### What you need to do
Within the records below, find each line that holds the string "inputs", then copy it.

### Items from a dataset
◇ ◇ ◇

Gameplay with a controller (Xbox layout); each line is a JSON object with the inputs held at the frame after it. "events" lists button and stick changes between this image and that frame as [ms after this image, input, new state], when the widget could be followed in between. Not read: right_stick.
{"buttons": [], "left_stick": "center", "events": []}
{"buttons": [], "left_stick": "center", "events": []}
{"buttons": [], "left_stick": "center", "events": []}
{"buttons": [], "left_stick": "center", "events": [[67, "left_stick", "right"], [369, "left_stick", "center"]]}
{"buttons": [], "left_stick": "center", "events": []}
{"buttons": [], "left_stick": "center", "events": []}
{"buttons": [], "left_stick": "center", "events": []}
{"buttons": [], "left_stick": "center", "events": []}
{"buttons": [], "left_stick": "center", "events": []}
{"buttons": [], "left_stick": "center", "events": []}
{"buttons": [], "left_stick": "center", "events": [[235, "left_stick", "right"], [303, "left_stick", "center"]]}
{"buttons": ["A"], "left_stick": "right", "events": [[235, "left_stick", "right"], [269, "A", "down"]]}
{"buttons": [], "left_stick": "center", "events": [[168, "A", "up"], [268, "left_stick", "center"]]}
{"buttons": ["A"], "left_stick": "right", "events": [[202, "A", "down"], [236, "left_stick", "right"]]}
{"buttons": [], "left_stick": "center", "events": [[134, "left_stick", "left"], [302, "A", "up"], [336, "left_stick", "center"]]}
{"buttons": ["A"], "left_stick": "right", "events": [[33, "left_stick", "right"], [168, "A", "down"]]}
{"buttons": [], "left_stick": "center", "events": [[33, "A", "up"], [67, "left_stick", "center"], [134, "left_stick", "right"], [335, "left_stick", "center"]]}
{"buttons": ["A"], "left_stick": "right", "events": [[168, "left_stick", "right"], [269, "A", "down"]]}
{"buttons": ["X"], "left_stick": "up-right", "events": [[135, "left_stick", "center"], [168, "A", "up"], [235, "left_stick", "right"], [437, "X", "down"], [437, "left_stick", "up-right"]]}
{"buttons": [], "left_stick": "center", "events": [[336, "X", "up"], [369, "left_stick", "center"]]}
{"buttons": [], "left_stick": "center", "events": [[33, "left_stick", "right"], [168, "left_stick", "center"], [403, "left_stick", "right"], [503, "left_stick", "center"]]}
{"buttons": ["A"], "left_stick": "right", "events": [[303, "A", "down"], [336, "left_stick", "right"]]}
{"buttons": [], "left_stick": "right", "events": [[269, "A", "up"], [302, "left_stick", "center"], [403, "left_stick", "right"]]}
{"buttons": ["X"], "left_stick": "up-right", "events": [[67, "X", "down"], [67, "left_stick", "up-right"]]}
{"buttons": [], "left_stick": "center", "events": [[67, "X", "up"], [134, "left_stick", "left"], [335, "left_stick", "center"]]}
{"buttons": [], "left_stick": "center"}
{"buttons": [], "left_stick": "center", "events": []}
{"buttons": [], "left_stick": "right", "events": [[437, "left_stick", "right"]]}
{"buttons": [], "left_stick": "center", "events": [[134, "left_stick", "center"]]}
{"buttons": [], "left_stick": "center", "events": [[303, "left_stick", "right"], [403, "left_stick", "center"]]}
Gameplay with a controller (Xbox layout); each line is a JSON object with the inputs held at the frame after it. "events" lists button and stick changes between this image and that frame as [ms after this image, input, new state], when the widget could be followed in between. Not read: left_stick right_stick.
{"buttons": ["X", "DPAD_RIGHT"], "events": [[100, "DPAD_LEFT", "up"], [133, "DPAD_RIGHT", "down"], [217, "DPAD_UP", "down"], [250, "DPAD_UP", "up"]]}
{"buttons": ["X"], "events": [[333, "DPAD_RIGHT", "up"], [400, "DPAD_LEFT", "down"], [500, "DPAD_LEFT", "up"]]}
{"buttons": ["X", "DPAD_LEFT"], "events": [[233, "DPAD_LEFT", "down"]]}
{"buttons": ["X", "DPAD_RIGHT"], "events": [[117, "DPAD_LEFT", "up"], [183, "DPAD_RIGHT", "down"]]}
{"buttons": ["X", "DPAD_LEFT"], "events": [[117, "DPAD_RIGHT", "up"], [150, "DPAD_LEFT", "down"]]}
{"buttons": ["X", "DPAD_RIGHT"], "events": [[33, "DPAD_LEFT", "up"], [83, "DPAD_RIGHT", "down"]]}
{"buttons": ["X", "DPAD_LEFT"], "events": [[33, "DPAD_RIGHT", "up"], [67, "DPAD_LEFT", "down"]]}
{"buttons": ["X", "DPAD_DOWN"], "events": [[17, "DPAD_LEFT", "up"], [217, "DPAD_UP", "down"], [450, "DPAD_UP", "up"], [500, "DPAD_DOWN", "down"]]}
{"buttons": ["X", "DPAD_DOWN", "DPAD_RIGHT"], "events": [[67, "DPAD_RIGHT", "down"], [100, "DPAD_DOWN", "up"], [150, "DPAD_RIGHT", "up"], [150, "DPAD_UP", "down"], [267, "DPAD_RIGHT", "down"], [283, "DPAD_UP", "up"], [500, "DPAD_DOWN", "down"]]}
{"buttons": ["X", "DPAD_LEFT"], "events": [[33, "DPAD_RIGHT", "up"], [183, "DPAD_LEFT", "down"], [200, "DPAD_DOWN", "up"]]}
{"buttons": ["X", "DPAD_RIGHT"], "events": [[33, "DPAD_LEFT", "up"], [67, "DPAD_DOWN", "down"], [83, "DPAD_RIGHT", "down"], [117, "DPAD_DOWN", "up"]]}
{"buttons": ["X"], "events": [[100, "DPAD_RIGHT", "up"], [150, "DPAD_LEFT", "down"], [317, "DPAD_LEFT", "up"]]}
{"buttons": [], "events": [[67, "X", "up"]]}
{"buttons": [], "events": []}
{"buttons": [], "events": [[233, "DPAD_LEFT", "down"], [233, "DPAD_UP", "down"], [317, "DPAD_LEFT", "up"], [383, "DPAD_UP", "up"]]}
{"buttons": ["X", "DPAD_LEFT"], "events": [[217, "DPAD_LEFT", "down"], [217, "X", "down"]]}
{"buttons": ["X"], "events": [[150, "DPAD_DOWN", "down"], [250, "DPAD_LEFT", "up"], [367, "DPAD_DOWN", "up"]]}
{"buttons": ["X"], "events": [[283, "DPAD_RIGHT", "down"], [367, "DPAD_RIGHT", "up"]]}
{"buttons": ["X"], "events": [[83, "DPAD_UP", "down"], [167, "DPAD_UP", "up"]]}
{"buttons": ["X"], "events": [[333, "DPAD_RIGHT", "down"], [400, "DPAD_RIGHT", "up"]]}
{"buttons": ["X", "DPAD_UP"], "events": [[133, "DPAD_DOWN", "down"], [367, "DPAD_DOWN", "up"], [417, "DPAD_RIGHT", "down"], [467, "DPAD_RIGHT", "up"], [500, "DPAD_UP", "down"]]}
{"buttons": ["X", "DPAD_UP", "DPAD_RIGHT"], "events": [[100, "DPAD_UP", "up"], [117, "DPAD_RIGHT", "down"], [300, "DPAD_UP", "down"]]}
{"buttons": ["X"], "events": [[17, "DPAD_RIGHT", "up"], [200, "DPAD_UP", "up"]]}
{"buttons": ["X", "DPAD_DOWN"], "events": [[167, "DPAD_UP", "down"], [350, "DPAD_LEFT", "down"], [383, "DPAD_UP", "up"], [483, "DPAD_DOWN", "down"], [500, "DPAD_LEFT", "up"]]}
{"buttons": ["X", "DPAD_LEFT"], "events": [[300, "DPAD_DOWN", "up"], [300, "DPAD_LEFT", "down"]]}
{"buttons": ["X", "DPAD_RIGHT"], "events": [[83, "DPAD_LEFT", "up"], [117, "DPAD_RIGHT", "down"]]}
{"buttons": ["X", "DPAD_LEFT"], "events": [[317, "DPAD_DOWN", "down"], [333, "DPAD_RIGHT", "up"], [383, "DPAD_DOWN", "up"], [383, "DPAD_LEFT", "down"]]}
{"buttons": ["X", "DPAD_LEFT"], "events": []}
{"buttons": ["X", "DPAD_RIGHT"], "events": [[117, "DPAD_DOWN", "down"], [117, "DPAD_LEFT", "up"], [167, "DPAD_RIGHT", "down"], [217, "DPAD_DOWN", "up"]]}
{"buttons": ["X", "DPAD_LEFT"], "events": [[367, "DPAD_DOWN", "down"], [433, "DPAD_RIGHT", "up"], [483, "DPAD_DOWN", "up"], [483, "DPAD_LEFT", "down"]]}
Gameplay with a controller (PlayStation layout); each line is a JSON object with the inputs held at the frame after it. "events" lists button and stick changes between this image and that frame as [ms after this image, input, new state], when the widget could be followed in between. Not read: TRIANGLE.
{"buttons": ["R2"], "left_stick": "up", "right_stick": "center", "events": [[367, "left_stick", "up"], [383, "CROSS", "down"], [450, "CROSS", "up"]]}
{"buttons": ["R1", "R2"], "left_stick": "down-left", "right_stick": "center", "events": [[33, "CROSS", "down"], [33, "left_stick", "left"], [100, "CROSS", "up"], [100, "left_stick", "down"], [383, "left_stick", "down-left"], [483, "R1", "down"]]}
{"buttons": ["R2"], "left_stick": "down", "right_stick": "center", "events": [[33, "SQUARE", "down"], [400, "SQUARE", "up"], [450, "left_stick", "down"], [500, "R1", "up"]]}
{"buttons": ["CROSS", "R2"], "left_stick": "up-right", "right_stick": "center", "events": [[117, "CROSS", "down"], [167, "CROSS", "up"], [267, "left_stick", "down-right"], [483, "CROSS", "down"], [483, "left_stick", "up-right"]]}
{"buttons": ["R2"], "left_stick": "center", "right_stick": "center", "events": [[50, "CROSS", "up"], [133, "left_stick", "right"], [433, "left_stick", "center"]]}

◇ ◇ ◇

### Solution to this exercise
Gameplay with a controller (Xbox layout); each line is a JSON object with the inputs held at the frame after it. "events" lists button and stick changes between this image and that frame as [ms after this image, input, new state], when the widget could be followed in between. Not read: right_stick.
Gameplay with a controller (Xbox layout); each line is a JSON object with the inputs held at the frame after it. "events" lists button and stick changes between this image and that frame as [ms after this image, input, new state], when the widget could be followed in between. Not read: left_stick right_stick.
Gameplay with a controller (PlayStation layout); each line is a JSON object with the inputs held at the frame after it. "events" lists button and stick changes between this image and that frame as [ms after this image, input, new state], when the widget could be followed in between. Not read: TRIANGLE.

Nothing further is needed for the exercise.